MOSCOW (June 22) —Basking in the glow of the finest achievement in Canadian men’s soccer for, well, far too long, Steve Reed was asked how he planned to celebrate.
The president of Canada Soccer was sitting at the head table in Moscow’s Expocentre on the eve of this FIFA World Cup as the united North American bid team had won the rights to host the 2026 running of the planet’s biggest sporting event. Reed revealed that, in contrast to his United States counterparts, he was going to hang around a while in Russia.
He’d already bought match tickets and planned to take in some venues. Having struck up something of a bromance with his Mexican equivalent, Decio De Maria, he’d also been invited to El Tri’s World Cup opener here in Moscow and joked about even wearing Mexican green for the occasion.
We don’t know if Reed followed through on the dress code promise, but we’re pretty sure the top figure in the Canadian game would have been some shade of green at the Luzhniki last Sunday as Mexico turned the World Cup on its head just four days in. Reed is an affable sort, but even he must have been envious of the performance Juan Carlos Osorio’s team turned in as they hounded Germany into a startling defeat.
The world champions had no answer and in truth the 1-0 scoreline did Mexico’s swashbuckling, dominant display little justice. Reed must surely have sat and marvelled … but then wondered. Wondered how far removed Canada currently resides from this kind of stage and this kind of performance.
At least he knows the men’s national team will return to a World Cup in 2026 at the latest. While FIFA hasn’t confirmed how it will all shake out, it’s unthinkable all three hosts won’t secure automatic berths to the expanded tournament they will host.
Of course, Canada could also qualify for the 2022 World Cup that will take place in Qatar in between, but given the country has made it to the finals exactly once in its history it’s better not to assume. The more pressing concern for Reed — and for that matter the U.S., which didn’t qualify for Russia either — is whether Mexico is now moving to a higher level than everyone else in the North American confederation, somewhere out of reach.
Osorio’s side will look to underscore its stunning opening victory Saturday and secure rapid passage to the knockout stage with another win against South Korea in Rostov-on-Don.
As Brazil broke the stubborn resistance of Costa Rica with a 2-0 victory in Saint Petersburg on Friday, it meant the other two CONCACAF representatives here (Costa Rica and Panama) had now played three and lost three, conceding six goals and scoring none for bad measure.
What was most striking about Mexico’s breathtaking beating of Germany was how blindingly positive it was for the country’s future as well as its present. Match-winner Chucky Lozano was irresistible, his relentless roasting of the German rearguard sparking instant rumours of a post-tournament move to club giant Barcelona for $50 million or more.
The winger is just 22. Behind him, left back Jesus Gallardo also starred. He’s 23. As the game became more tense, Edson Alvarez was sprung from the bench and helped see Mexico home. He’s just 20.

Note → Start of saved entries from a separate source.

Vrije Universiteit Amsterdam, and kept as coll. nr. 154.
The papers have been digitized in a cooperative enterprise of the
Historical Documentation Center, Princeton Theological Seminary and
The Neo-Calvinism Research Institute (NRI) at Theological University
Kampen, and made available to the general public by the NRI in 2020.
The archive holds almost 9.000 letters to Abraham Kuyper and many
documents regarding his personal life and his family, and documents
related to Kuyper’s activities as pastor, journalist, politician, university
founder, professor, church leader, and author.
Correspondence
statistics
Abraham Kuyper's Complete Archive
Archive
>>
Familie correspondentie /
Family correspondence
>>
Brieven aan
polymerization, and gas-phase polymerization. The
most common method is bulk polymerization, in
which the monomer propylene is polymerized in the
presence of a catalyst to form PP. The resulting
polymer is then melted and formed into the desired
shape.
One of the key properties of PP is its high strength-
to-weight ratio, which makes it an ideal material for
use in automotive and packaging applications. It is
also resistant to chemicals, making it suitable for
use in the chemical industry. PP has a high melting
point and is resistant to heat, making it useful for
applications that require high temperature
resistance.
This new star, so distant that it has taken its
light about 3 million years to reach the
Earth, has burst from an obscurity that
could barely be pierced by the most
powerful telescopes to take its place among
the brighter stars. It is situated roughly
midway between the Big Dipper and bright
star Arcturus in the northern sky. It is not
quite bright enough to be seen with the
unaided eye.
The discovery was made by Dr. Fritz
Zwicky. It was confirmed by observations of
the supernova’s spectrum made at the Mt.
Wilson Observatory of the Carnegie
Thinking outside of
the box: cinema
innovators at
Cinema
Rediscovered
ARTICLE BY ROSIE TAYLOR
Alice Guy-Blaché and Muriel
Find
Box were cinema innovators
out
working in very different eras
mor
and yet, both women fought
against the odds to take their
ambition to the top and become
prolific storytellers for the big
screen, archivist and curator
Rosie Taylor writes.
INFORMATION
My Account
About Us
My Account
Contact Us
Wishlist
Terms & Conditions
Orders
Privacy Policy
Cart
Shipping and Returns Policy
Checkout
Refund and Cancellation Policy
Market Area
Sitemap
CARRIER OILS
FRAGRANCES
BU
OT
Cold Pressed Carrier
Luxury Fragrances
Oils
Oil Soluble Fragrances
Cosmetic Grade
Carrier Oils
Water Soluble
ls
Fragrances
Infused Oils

So while Canada looks at 2026 and hopes to see teenage phenom Alphonso Davies blossom into a World Cup talent in the intervening eight years, or the U.S. pins its hopes to Borussia Dortmund’s brilliant Christian Pulisic, Mexico already has the spine of a side ready to go, players who are already out here proving their worth on the World Cup stage.
And the pipelines are pumping through more Mexican talent.
The country has made it to all of the four most recent FIFA men’s under-20 World Cups, finishing third in 2011. The U.S. has been to three of the last four, but Canada hasn’t been to any. It last qualified six World Cups ago, in 2007, when it was given a free pass as host nation.
Go a generation deeper and Mexico’s cultivation is all the more startling. It has gone to six of the last seven under-17 World Cups stretching back to 2005. El Tri’s young brigade has been crowned champion twice (most recently in 2011), was runner-up in 2013, fourth in 2015 and made it out of its group every time. In the same period, Canada has qualified just twice and never won a game. For context, the U.S. has qualified for six of those World Cups but never made it further than a quarterfinal.
Now as a place in the knockout stages of the real thing looms into view Saturday, Osorio argues Mexico’s 2018 generation was built on the struggles of what came before.
“Failures built what we are today,” he said in Rostov-on-Don on Friday ahead of the clash with Korea. “One is always learning. We have done a good job (but) we have suffered (previously). Hopefully tomorrow we can continue with the same performance. We will not lift our foot off the accelerator.”
As Mexico threatens to disappear over the horizon, Reed, Canada and the rest of CONCACAF could be left with a very sobering thought: If defeat built this Mexican generation, what could the triumphs of 2018 mould in time for 2026 — and beyond?